A simple way to check the code coverage for a set of tests is to use pytest to tell us how many statements in our code are being tested. By installing a Python package to our virtual environment called pytest-cov that is used by pytest and using that, we can find this out:

pip install pytest-cov
pytest --cov=inflammation.models tests/test_models.py

So here, we specify the additional named argument --cov to PyTest specifying the code to analyse for test coverage.

============================= test session starts ==============================
platform darwin -- Python 3.7.9, pytest-6.0.2, py-1.9.0, pluggy-0.13.1
rootdir: /Users/user/swc-intermediate-template
plugins: cov-2.10.1
collected 9 items                                                              

tests/test_models.py .....                                                [100%]
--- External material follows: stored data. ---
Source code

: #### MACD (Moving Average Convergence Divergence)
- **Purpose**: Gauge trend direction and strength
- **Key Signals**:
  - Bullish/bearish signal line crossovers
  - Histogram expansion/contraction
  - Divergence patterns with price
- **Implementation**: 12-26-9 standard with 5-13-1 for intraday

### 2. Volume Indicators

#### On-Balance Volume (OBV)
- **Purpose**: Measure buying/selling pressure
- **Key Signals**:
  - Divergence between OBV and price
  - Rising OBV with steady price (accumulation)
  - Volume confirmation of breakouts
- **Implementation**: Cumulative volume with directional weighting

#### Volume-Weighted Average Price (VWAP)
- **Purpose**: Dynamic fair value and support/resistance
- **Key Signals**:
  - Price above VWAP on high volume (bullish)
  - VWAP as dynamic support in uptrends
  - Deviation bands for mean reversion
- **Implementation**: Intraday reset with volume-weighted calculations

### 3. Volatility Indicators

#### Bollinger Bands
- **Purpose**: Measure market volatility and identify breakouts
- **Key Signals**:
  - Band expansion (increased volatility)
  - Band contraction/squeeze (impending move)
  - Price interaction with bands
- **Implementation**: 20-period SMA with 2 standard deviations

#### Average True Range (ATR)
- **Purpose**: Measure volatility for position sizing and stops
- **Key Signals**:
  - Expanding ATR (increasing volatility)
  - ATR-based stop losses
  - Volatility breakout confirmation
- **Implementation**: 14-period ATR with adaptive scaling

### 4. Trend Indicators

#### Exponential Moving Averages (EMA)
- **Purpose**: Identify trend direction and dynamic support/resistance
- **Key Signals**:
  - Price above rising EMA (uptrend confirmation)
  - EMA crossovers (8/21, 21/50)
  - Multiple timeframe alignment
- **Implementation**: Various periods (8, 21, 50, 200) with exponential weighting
---------- coverage: platform darwin, python 3.7.9-final-0 -----------
Name                     Stmts   Miss  Cover
--------------------------------------------
inflammation/models.py       9      1    89%


============================== 5 passed in 0.17s ===============================

Here we can see that our tests are doing very well - 89% of statements in inflammation/models.py have been executed. But there’s still one not being tested in load_csv(). So, here we should consider whether or not to write a test for this function, and indeed any others that may not be tested. Of course, if there are hundreds or thousands of lines that are not covered, it may not be feasible to write tests for them all. But we should prioritise the ones for which we write tests, considering how often they’re used, how complex they are, and importantly, the extent to which they affect our program’s results.

We should also update our requirements.txt file with our latest package environment, which now includes pytest-cov, and commit it:

pip freeze > requirements.txt
cat requirements.txt

Now if you look at requirement.txt you’ll see pytest-cov, you’ll notice it has a line indicating our inflammation package is installed in edit mode, along with a GitHub repository URL to locate it. Before committing it to GitHub, we should remove this line, since we only need it for development. Do that now, and once done:

git add requirements.txt
git commit -m "Add coverage support"
git push -u origin test-suite

Limits to testing

Like any other piece of experimental apparatus, a complex program requires a much higher investment in testing than a simple one. Putting it another way, a small script that is only going to be used once, to produce one figure, probably doesn’t need separate testing: its output is either correct or not. A linear algebra library that will be used by thousands of people in twice that number of applications over the course of a decade, on the other hand, definitely does. The key is identify and prioritise against what will most affect the code’s ability to generate accurate results.

It’s also important to remember that unit testing cannot catch every bug in an application, no matter how many tests you write. To mitigate this manual testing is also important. Also remember to test using as much input data as you can, since very often code is developed and tested against the same small sets of data. Increasing the amount of data you test against - from numerous sources - gives you greater confidence that the results are correct.

Our software will inevitably increase in complexity as it develops. Using automated testing where appropriate can save us considerable time, especially in the long term, and allows others to verify against correct behaviour.

Key Points

  • The three main types of automated tests are unit tests, functional tests, and regression tests.

  • We can write unit tests to verify that functions generate expected output given a set of specific inputs.

  • It should be easy to add or change tests, understand and run them, and understand their results.

  • We can use a unit testing framework like PyTest to structure and simplify the writing of tests.

  • We should test for expected errors in our code.

  • Testing program behaviour against both valid and invalid inputs is important and is known as data validation.

  • We can assign multiple inputs to tests using parametrization.

  • It’s important to understand the coverage of our tests across our code.